The public API operates only on the flattened immutable
FrozenConfig. Staged validation logs are not exposed
directly; only their flattened compatibility view is used at reporting and API boundaries.
Internally, TopMark resolves TOML sources, validates each whole-source TOML fragment, builds merged
mutable runtime configuration state, and evaluates effective validity across staged config-loading
validation before freezing into or validating against an immutable
FrozenConfig. Advanced users can inspect the
TOML-resolution and draft-building portion of this process via
resolve_toml_sources_and_build_mutable_config().
Recognized and supported file types¶
- File types are identified by their file type identifier.
- A file type is recognized if its file type identifier exists in
FileTypeRegistry. - A file type is supported if it is recognized and has an effective binding in
BindingRegistryto a registered processor definition inHeaderProcessorRegistry. - A file may be recognized but still unbound (and therefore not supported). In that case:
- it participates in discovery and filtering
- it may appear in results depending on the selected
reportscope - no header insertion or removal is attempted
File type identifiers may be provided either as a local identifier ("python") or as a qualified
identifier ("topmark:python").
Internally, TopMark normalizes identifiers to canonical qualified keys before filtering, resolution, policy evaluation, and binding lookup.
Registry-facing APIs resolve identifiers using
FileTypeRegistry.resolve_filetype_id(...),
which returns the corresponding FileType instance from the
effective composed registry.
Local identifiers are accepted only when they remain unambiguous in the composed registry. If
multiple file types share the same local identifier, callers must use the qualified
"namespace:name" form.
For a detailed explanation of the registry model and identity semantics, see Registry model.
For resolution diagnostics, use
probe_resolution_for_path() (see
topmark.resolution.filetypes.probe_resolution_for_path).
This function returns a ResolutionProbeResult
exposing candidate file types, scores, match signals, and the selected processor. It is the
canonical path-based resolution surface for 1.0.

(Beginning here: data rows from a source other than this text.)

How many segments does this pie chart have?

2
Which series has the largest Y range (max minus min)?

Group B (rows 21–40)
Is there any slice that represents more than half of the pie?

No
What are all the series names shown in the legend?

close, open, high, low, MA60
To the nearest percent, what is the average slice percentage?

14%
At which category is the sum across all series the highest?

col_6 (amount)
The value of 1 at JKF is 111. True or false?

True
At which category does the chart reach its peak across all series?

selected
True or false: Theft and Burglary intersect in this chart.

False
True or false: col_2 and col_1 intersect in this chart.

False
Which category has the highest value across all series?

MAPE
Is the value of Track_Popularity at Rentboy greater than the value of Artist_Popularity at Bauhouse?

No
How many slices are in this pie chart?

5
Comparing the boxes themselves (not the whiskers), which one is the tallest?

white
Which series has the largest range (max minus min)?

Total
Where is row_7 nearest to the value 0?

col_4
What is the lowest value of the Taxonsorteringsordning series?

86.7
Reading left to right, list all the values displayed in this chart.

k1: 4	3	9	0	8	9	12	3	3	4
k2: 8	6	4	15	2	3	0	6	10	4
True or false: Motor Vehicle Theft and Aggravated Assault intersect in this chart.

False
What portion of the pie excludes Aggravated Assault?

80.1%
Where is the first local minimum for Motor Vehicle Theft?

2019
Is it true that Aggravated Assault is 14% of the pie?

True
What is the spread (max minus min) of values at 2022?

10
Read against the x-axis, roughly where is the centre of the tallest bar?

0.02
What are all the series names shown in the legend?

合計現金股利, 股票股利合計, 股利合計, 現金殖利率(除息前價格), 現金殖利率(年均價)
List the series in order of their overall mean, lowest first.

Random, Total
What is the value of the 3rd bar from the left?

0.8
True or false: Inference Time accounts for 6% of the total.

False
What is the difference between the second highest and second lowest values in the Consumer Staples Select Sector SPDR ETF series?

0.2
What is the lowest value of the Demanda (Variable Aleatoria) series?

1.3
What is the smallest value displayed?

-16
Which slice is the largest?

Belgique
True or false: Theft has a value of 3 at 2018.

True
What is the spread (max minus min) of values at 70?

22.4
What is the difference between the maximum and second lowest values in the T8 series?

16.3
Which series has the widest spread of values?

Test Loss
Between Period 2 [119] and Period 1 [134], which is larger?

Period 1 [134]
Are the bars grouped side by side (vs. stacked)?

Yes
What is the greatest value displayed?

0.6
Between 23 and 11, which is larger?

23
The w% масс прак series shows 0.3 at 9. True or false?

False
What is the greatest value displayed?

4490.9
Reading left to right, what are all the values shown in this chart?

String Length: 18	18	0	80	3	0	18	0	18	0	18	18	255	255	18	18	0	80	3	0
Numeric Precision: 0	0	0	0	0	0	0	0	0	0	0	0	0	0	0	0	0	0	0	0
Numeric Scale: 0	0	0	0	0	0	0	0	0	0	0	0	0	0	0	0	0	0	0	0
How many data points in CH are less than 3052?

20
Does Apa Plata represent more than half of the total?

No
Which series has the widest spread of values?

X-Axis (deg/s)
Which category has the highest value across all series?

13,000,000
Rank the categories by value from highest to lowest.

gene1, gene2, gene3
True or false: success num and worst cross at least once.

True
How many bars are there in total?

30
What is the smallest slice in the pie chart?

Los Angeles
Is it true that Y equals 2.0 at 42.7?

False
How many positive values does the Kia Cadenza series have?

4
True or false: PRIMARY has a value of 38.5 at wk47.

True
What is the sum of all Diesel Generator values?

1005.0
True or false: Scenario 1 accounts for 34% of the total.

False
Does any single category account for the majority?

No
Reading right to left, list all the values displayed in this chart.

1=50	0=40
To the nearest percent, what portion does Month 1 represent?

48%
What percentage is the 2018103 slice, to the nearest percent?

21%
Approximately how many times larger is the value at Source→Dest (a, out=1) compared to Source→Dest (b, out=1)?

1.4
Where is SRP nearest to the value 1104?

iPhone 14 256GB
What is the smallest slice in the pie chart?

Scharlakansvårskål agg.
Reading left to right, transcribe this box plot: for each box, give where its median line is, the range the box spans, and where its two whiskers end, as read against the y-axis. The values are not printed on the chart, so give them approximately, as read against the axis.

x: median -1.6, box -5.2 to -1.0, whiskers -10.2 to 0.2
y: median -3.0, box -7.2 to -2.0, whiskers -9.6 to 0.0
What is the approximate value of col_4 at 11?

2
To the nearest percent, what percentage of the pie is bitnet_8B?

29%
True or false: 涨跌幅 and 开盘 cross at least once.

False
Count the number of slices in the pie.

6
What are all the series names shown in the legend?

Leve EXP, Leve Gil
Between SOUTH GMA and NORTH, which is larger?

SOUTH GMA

Registries, bindings, and runtime extensibility¶
TopMark exposes read-only registry inspection through the stable
Registry facade.
The facade represents the effective composed runtime registry view of:
- registered file types
- registered header processors
- effective file type to processor bindings
Examples:
from topmark.registry.registry import Registry
for ft in Registry.filetypes().values():
print(ft.qualified_key)
from topmark.registry.registry import Registry
for binding in Registry.bindings():
print(binding.file_type_key, binding.processor_key)
Most public integrations should treat the registry facade as introspection-only and prefer the
high-level topmark.api execution helpers.
Public integrations should likewise treat pipeline selection and execution planning as internal implementation details. The supported compatibility boundary is the documented API DTOs, machine-readable output contracts, immutable configuration model, and registry-inspection surfaces.
Advanced registry concepts, including registry layers, runtime overlays, bindings, qualified/local identity semantics, and runtime extension examples, are documented in Registry model.
Registry state can also be inspected from the CLI:
For resolution diagnostics, prefer:
Stability note: See API stability and snapshot policy for how TopMark protects the stable public API surface across supported Python versions, including the identity-domain compatibility boundaries shared by public API results, machine-readable output, configuration provenance, and documented processing-target behavior.